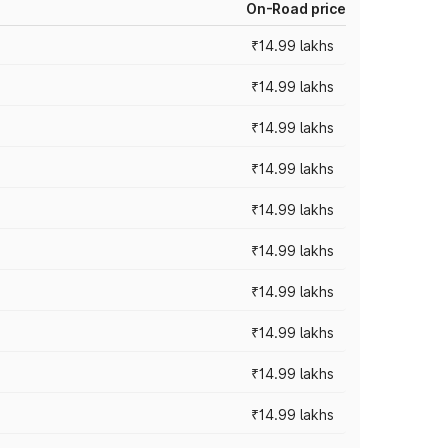
On-Road price
₹14.99 lakhs
₹14.99 lakhs
₹14.99 lakhs
₹14.99 lakhs
₹14.99 lakhs
₹14.99 lakhs
₹14.99 lakhs
₹14.99 lakhs
₹14.99 lakhs
₹14.99 lakhs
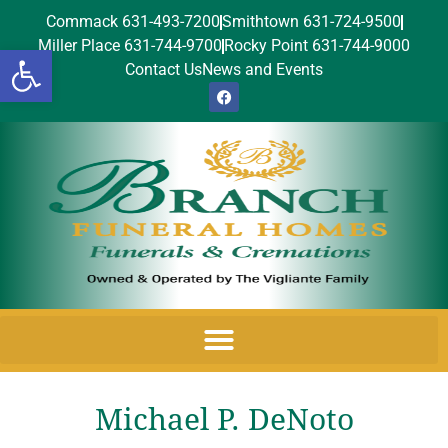
Commack 631-493-7200
Smithtown 631-724-9500
Miller Place 631-744-9700
Rocky Point 631-744-9000
Open toolbar
Contact Us
News and Events
Michael P. DeNoto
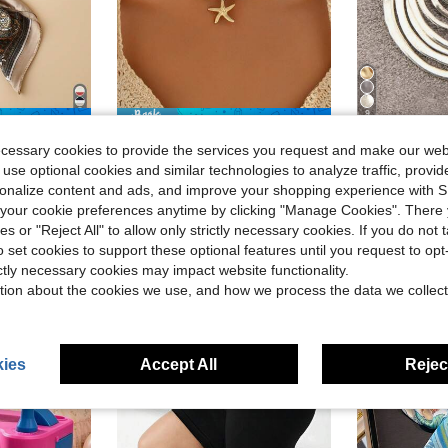
9
ave $0.30
Save $0.59
#RivieraRomance
#RetroSty
ecessary cookies to provide the services you request and make our web
in Copper Women Chokers
#3 Bestseller
Men Bandana Fashion Versatile Decorative Necktie
1pc Turquoise Beaded Necklace With Metallic Starfish Pendant, Suitable For Women Daily And Travel Wear
1pc Fashionable Minimalist 7 Laye
-17%
-11%
 use optional cookies and similar technologies to analyze traffic, prov
(1000+)
in Boho Men Scarves & Scarf Accessories
in Copper Women Chokers
in Copper Women Chokers
#3 Bestseller
#3 Bestseller
#1 Bestseller
rsonalize content and ads, and improve your shopping experience with 
(1000+)
(1000+)
$2.91
3k+ sold
our cookie preferences anytime by clicking "Manage Cookies". There 
$2.84
3.6k+
in Copper Women Chokers
#3 Bestseller
after coupon
ies or "Reject All" to allow only strictly necessary cookies. If you do not 
(1000+)
ear Ago
High Repea
High Repeat Customers
o set cookies to support these optional features until you request to op
ictly necessary cookies may impact website functionality.
tion about the cookies we use, and how we process the data we collect
ies
Accept All
Reject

EXERCISE OBJECTIVE
Write out the whole listing again, changing every "Copper Women Chokers" to "Silver Women Chokers" and keeping everything else the same. Leave out the pictures.

WRITTEN SOLUTION
On-Road price
₹14.99 lakhs
₹14.99 lakhs
₹14.99 lakhs
₹14.99 lakhs
₹14.99 lakhs
₹14.99 lakhs
₹14.99 lakhs
₹14.99 lakhs
₹14.99 lakhs
₹14.99 lakhs
Commack 631-493-7200
Smithtown 631-724-9500
Miller Place 631-744-9700
Rocky Point 631-744-9000
Open toolbar
Contact Us
News and Events
Michael P. DeNoto
9
ave $0.30
Save $0.59
#RivieraRomance
#RetroSty
ecessary cookies to provide the services you request and make our web
in Silver Women Chokers
#3 Bestseller
Men Bandana Fashion Versatile Decorative Necktie
1pc Turquoise Beaded Necklace With Metallic Starfish Pendant, Suitable For Women Daily And Travel Wear
1pc Fashionable Minimalist 7 Laye
-17%
-11%
 use optional cookies and similar technologies to analyze traffic, prov
(1000+)
in Boho Men Scarves & Scarf Accessories
in Silver Women Chokers
in Silver Women Chokers
#3 Bestseller
#3 Bestseller
#1 Bestseller
rsonalize content and ads, and improve your shopping experience with 
(1000+)
(1000+)
$2.91
3k+ sold
our cookie preferences anytime by clicking "Manage Cookies". There 
$2.84
3.6k+
in Silver Women Chokers
#3 Bestseller
after coupon
ies or "Reject All" to allow only strictly necessary cookies. If you do not 
(1000+)
ear Ago
High Repea
High Repeat Customers
o set cookies to support these optional features until you request to op
ictly necessary cookies may impact website functionality.
tion about the cookies we use, and how we process the data we collect
ies
Accept All
Reject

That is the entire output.